> _Document excerpt_:

##############################

Rice University theorists model complex interactions that allow for long-term memory.

Thank the little "muscles" in your neurons for allowing you to remember where you live, what your friends and family look like and a lot more.

New research at Rice University suggests actin filaments that control the shape of neuron cells may also be the key to the molecular machinery that forms and stores long-term memories.

The Rice lab of theoretical biological physicist Peter Wolynes reported in the
a theory about how long-term memories are made; the theory is based on simulations that analyze the energy landscapes of the proteins involved.

Wolynes and his colleagues are pioneers in the development of an energy landscape theory for proteins, which enables them to build computer models of proteins to predict how they will fold. These molecular-dynamics simulations employ the principle of minimal frustration by which proteins find their most stable folded forms.

##############################

> _Dataset entries_:
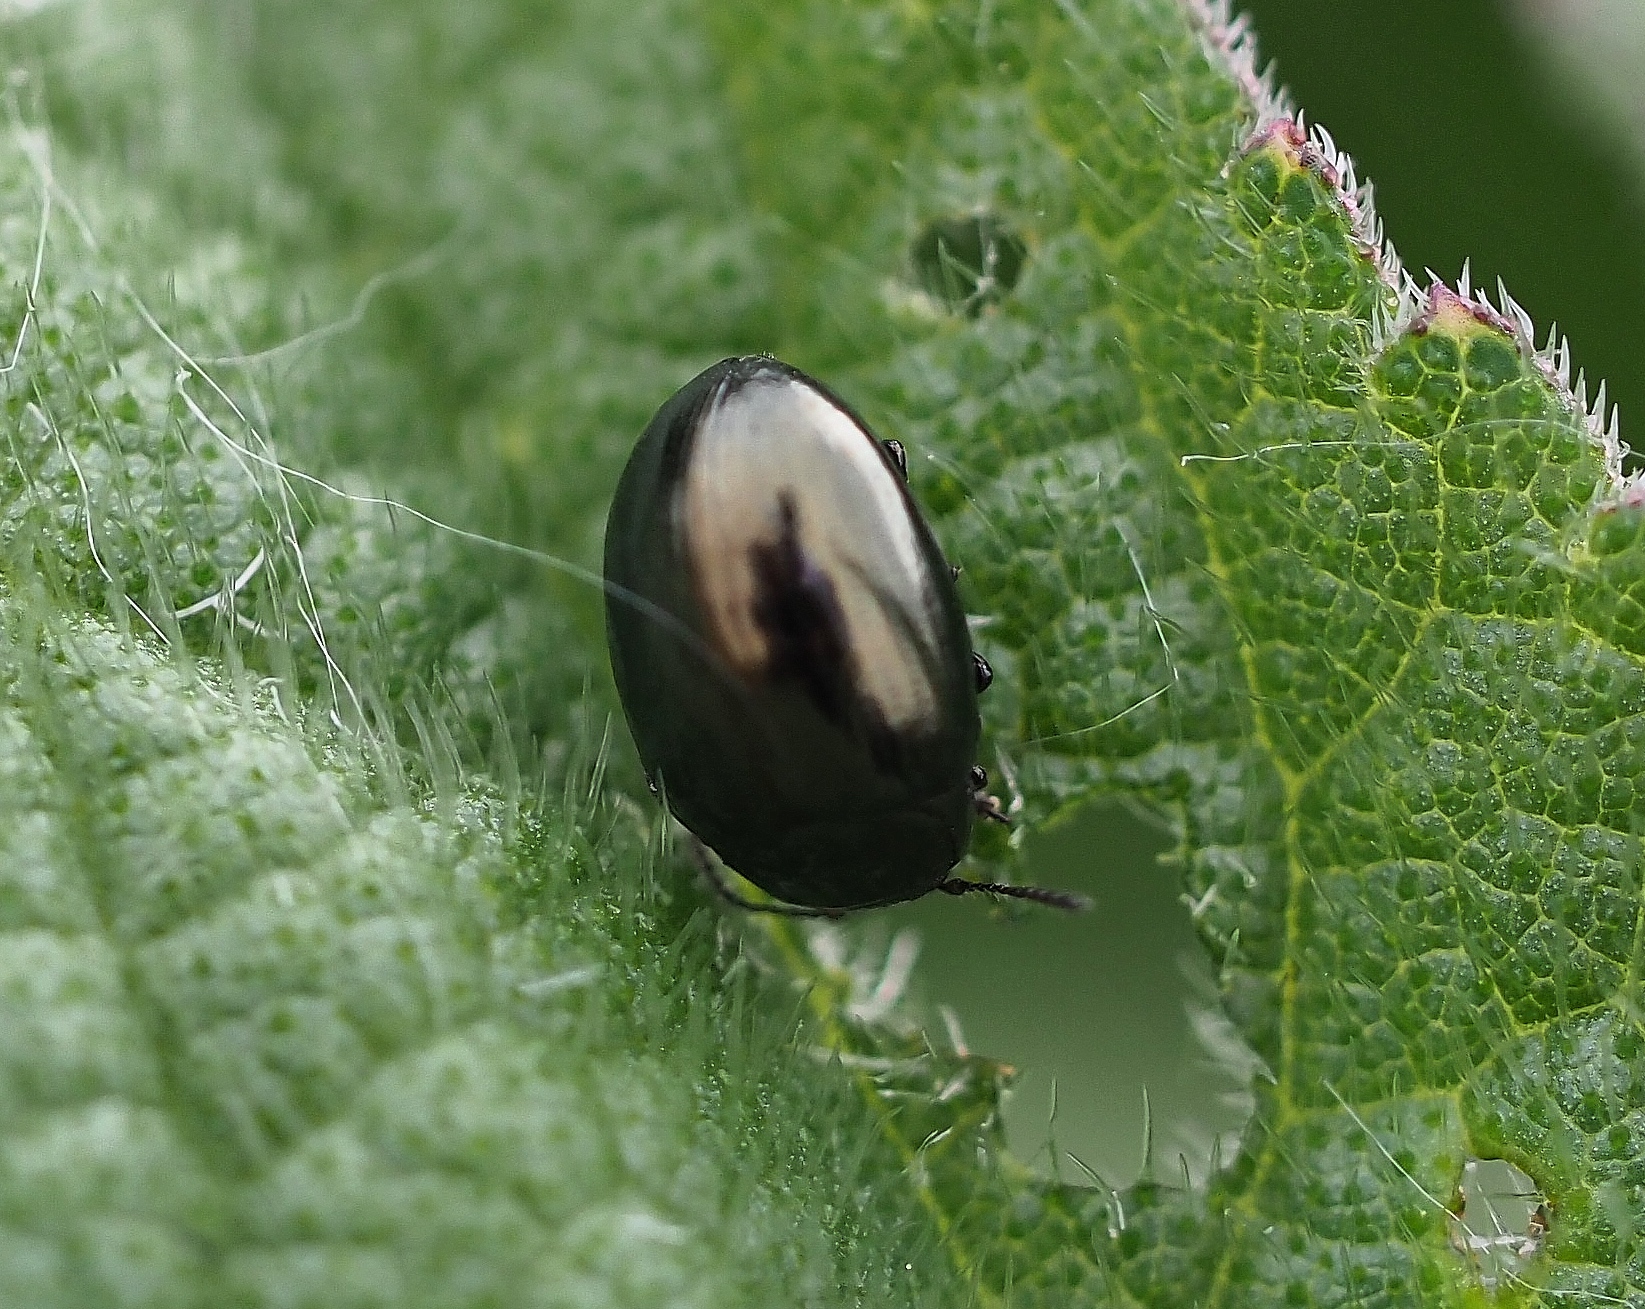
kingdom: Animalia
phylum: Arthropoda
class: Insecta
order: Coleoptera
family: Chrysomelidae
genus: Phaedon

##############################

> _Task requirements_:
A. In the passage on memory research, what do the simulations behind the theory analyze?
B. Quote the stretch of the passage on memory research from "Rice University theorists" through "a lot more.".
C. Condense the paragraph of the passage on memory research that begins "Wolynes and his colleagues are pioneers," keeping its main facts.
Work from the passage on memory research alone.

> _Task solutions_:
A. The energy landscapes of the proteins involved.

B.
Rice University theorists model complex interactions that allow for long-term memory.

Thank the little "muscles" in your neurons for allowing you to remember where you live, what your friends and family look like and a lot more.

C. Wolynes and his colleagues pioneered an energy landscape theory for proteins that lets them build computer models predicting how proteins fold. Their molecular-dynamics simulations rely on the principle of minimal frustration, by which proteins reach their most stable folded forms.